1. A method of treating BRAF V600 mutant melanoma comprising administering to a patient in need of such treatment a combination comprising vemurafenib in combination with the heat shock protein90 (HSP90) inhibitor XL888 or a pharmaceutically acceptable salt thereof, wherein vemurafenib is dosed orally at up to 960 mg twice daily and XL888 is dosed orally at up 90 mg twice a week.

2. The method of claim 1, wherein vemurafenib is dosed orally at 480 mg twice daily.

3. The method of claim 1, wherein vemurafenib is dosed orally at 720 mg twice daily.

4. The method of claims 1-3, wherein XL888 is dosed orally at 120 mg twice weekly.

5. The method of claims 1-3, wherein XL888 is dosed orally at 105 mg twice weekly.

6. The method of claims 1-3, wherein XL888 is dosed orally at 90 mg twice weekly.

7. The method of claims 1-3, wherein XL888 is dosed orally at 75 mg twice weekly.

8. The method of claims 1-3, wherein XL888 is dosed orally at 60 mg twice weekly.

9. The method of claims 1-3, wherein XL888 is dosed orally at 45 mg twice weekly.

10. The method of claims 1-3, wherein XL888 is dosed orally at 30 mg twice weekly.

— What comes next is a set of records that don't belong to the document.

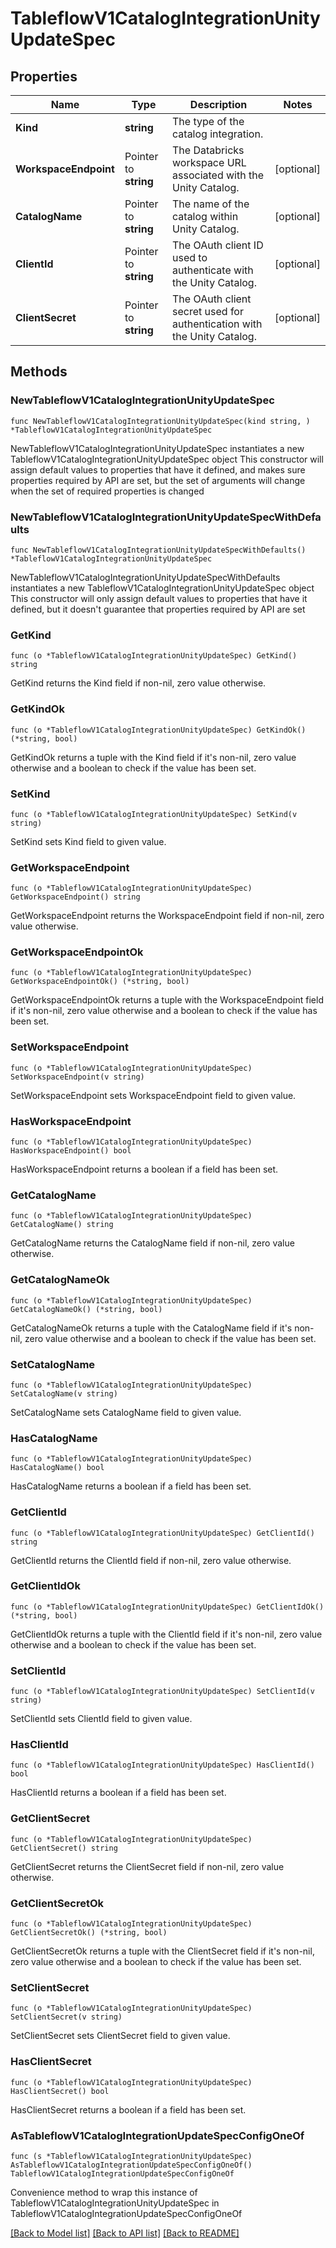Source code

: # TableflowV1CatalogIntegrationUnityUpdateSpec

## Properties

Name | Type | Description | Notes
------------ | ------------- | ------------- | -------------
**Kind** | **string** | The type of the catalog integration. | 
**WorkspaceEndpoint** | Pointer to **string** | The Databricks workspace URL associated with the Unity Catalog. | [optional] 
**CatalogName** | Pointer to **string** | The name of the catalog within Unity Catalog. | [optional] 
**ClientId** | Pointer to **string** | The OAuth client ID used to authenticate with the Unity Catalog. | [optional] 
**ClientSecret** | Pointer to **string** | The OAuth client secret used for authentication with the Unity Catalog. | [optional] 

## Methods

### NewTableflowV1CatalogIntegrationUnityUpdateSpec

`func NewTableflowV1CatalogIntegrationUnityUpdateSpec(kind string, ) *TableflowV1CatalogIntegrationUnityUpdateSpec`

NewTableflowV1CatalogIntegrationUnityUpdateSpec instantiates a new TableflowV1CatalogIntegrationUnityUpdateSpec object
This constructor will assign default values to properties that have it defined,
and makes sure properties required by API are set, but the set of arguments
will change when the set of required properties is changed

### NewTableflowV1CatalogIntegrationUnityUpdateSpecWithDefaults

`func NewTableflowV1CatalogIntegrationUnityUpdateSpecWithDefaults() *TableflowV1CatalogIntegrationUnityUpdateSpec`

NewTableflowV1CatalogIntegrationUnityUpdateSpecWithDefaults instantiates a new TableflowV1CatalogIntegrationUnityUpdateSpec object
This constructor will only assign default values to properties that have it defined,
but it doesn't guarantee that properties required by API are set

### GetKind

`func (o *TableflowV1CatalogIntegrationUnityUpdateSpec) GetKind() string`

GetKind returns the Kind field if non-nil, zero value otherwise.

### GetKindOk

`func (o *TableflowV1CatalogIntegrationUnityUpdateSpec) GetKindOk() (*string, bool)`

GetKindOk returns a tuple with the Kind field if it's non-nil, zero value otherwise
and a boolean to check if the value has been set.

### SetKind

`func (o *TableflowV1CatalogIntegrationUnityUpdateSpec) SetKind(v string)`

SetKind sets Kind field to given value.


### GetWorkspaceEndpoint

`func (o *TableflowV1CatalogIntegrationUnityUpdateSpec) GetWorkspaceEndpoint() string`

GetWorkspaceEndpoint returns the WorkspaceEndpoint field if non-nil, zero value otherwise.

### GetWorkspaceEndpointOk

`func (o *TableflowV1CatalogIntegrationUnityUpdateSpec) GetWorkspaceEndpointOk() (*string, bool)`

GetWorkspaceEndpointOk returns a tuple with the WorkspaceEndpoint field if it's non-nil, zero value otherwise
and a boolean to check if the value has been set.

### SetWorkspaceEndpoint

`func (o *TableflowV1CatalogIntegrationUnityUpdateSpec) SetWorkspaceEndpoint(v string)`

SetWorkspaceEndpoint sets WorkspaceEndpoint field to given value.

### HasWorkspaceEndpoint

`func (o *TableflowV1CatalogIntegrationUnityUpdateSpec) HasWorkspaceEndpoint() bool`

HasWorkspaceEndpoint returns a boolean if a field has been set.

### GetCatalogName

`func (o *TableflowV1CatalogIntegrationUnityUpdateSpec) GetCatalogName() string`

GetCatalogName returns the CatalogName field if non-nil, zero value otherwise.

### GetCatalogNameOk

`func (o *TableflowV1CatalogIntegrationUnityUpdateSpec) GetCatalogNameOk() (*string, bool)`

GetCatalogNameOk returns a tuple with the CatalogName field if it's non-nil, zero value otherwise
and a boolean to check if the value has been set.

### SetCatalogName

`func (o *TableflowV1CatalogIntegrationUnityUpdateSpec) SetCatalogName(v string)`

SetCatalogName sets CatalogName field to given value.

### HasCatalogName

`func (o *TableflowV1CatalogIntegrationUnityUpdateSpec) HasCatalogName() bool`

HasCatalogName returns a boolean if a field has been set.

### GetClientId

`func (o *TableflowV1CatalogIntegrationUnityUpdateSpec) GetClientId() string`

GetClientId returns the ClientId field if non-nil, zero value otherwise.

### GetClientIdOk

`func (o *TableflowV1CatalogIntegrationUnityUpdateSpec) GetClientIdOk() (*string, bool)`

GetClientIdOk returns a tuple with the ClientId field if it's non-nil, zero value otherwise
and a boolean to check if the value has been set.

### SetClientId

`func (o *TableflowV1CatalogIntegrationUnityUpdateSpec) SetClientId(v string)`

SetClientId sets ClientId field to given value.

### HasClientId

`func (o *TableflowV1CatalogIntegrationUnityUpdateSpec) HasClientId() bool`

HasClientId returns a boolean if a field has been set.

### GetClientSecret

`func (o *TableflowV1CatalogIntegrationUnityUpdateSpec) GetClientSecret() string`

GetClientSecret returns the ClientSecret field if non-nil, zero value otherwise.

### GetClientSecretOk

`func (o *TableflowV1CatalogIntegrationUnityUpdateSpec) GetClientSecretOk() (*string, bool)`

GetClientSecretOk returns a tuple with the ClientSecret field if it's non-nil, zero value otherwise
and a boolean to check if the value has been set.

### SetClientSecret

`func (o *TableflowV1CatalogIntegrationUnityUpdateSpec) SetClientSecret(v string)`

SetClientSecret sets ClientSecret field to given value.

### HasClientSecret

`func (o *TableflowV1CatalogIntegrationUnityUpdateSpec) HasClientSecret() bool`

HasClientSecret returns a boolean if a field has been set.


### AsTableflowV1CatalogIntegrationUpdateSpecConfigOneOf

`func (s *TableflowV1CatalogIntegrationUnityUpdateSpec) AsTableflowV1CatalogIntegrationUpdateSpecConfigOneOf() TableflowV1CatalogIntegrationUpdateSpecConfigOneOf`

Convenience method to wrap this instance of TableflowV1CatalogIntegrationUnityUpdateSpec in TableflowV1CatalogIntegrationUpdateSpecConfigOneOf

[[Back to Model list]](../README.md#documentation-for-models) [[Back to API list]](../README.md#documentation-for-api-endpoints) [[Back to README]](../README.md)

11. The method of claims 1-10, wherein vemurafenib and XL888 are each present in a separate pharmaceutically acceptable composition and the compositions are administered simultaneously.

12. The method of claims 1-10, wherein vemurafenib and XL888 are each present in a separate pharmaceutically acceptable composition and the compositions are administered sequentially.

13. A method of treating melanoma in a human patient comprising administering an effective amount of a combination of vemurafenib and XL888 or a pharmaceutically acceptable salt thereof to the patient, wherein the combination of vemurafenib and XL888 has greater anticancer activity against said melanoma in the human patient than the maximum tolerated dose of vemurafenib against said melanoma in the human patient or the maximum tolerated dose of XL888 alone against said melanoma in the human patient.

14. The method of claim 1, wherein the combination of vemurafenib and XL888 has greater anticancer activity against said melanoma in the human patient than the optimum dose of each drug alone against said melanoma in the human patient.